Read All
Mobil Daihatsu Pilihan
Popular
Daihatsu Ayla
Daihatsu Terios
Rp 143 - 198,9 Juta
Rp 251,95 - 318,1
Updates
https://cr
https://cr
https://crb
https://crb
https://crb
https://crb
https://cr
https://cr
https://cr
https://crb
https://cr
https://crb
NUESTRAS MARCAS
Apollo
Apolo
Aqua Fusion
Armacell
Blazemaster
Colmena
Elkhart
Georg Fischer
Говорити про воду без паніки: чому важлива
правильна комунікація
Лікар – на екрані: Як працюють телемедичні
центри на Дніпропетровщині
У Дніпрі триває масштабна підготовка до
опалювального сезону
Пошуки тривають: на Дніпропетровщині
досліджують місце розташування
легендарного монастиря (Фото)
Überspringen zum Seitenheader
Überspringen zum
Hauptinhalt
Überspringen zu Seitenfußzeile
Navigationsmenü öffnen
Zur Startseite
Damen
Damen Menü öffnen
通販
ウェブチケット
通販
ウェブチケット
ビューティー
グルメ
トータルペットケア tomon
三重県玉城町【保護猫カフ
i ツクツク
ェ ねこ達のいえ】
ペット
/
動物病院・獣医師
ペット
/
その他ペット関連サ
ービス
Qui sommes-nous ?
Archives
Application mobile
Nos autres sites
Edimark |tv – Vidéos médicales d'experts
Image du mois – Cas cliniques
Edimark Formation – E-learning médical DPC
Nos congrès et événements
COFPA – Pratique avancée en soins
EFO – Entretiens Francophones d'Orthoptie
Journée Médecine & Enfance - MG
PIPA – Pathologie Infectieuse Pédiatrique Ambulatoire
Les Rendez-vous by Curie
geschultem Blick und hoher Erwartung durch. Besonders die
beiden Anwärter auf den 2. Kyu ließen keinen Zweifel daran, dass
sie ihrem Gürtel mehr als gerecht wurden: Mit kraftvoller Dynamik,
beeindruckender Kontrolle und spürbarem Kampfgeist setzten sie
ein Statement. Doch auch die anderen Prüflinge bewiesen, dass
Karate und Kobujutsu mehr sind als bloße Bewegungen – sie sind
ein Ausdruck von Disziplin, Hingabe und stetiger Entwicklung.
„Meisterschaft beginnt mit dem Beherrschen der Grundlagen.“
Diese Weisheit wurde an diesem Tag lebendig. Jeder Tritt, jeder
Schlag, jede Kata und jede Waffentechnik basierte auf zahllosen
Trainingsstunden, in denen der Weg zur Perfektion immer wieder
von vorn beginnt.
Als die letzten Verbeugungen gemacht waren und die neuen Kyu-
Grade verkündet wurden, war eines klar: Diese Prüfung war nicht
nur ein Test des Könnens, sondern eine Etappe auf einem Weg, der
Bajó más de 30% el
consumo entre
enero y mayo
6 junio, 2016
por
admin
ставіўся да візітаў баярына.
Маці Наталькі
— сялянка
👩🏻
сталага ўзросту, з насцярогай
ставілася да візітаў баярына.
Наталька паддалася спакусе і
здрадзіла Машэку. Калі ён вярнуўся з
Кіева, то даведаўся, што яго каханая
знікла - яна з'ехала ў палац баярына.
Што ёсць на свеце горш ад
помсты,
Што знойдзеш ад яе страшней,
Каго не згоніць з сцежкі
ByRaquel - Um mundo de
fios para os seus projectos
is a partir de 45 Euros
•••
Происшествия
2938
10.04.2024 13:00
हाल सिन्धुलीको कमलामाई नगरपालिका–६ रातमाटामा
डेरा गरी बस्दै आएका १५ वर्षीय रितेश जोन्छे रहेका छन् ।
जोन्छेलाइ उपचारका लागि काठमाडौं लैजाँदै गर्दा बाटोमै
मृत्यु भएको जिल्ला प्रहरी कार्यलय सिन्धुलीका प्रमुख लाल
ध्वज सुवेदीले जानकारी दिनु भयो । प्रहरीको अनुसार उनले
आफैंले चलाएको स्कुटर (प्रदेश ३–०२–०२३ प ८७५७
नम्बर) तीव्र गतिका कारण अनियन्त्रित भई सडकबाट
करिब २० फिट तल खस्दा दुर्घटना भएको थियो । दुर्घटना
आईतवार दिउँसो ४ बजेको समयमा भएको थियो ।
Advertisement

• TASK DIRECTIONS: Since only part of the listing is wanted, copy exactly the lines from the one holding "У Дніпрі триває масштабна підготовка до" to the one holding "Nos autres sites", both included.

• ANSWER FOR THIS EXERCISE:
У Дніпрі триває масштабна підготовка до
опалювального сезону
Пошуки тривають: на Дніпропетровщині
досліджують місце розташування
легендарного монастиря (Фото)
Überspringen zum Seitenheader
Überspringen zum
Hauptinhalt
Überspringen zu Seitenfußzeile
Navigationsmenü öffnen
Zur Startseite
Damen
Damen Menü öffnen
通販
ウェブチケット
通販
ウェブチケット
ビューティー
グルメ
トータルペットケア tomon
三重県玉城町【保護猫カフ
i ツクツク
ェ ねこ達のいえ】
ペット
/
動物病院・獣医師
ペット
/
その他ペット関連サ
ービス
Qui sommes-nous ?
Archives
Application mobile
Nos autres sites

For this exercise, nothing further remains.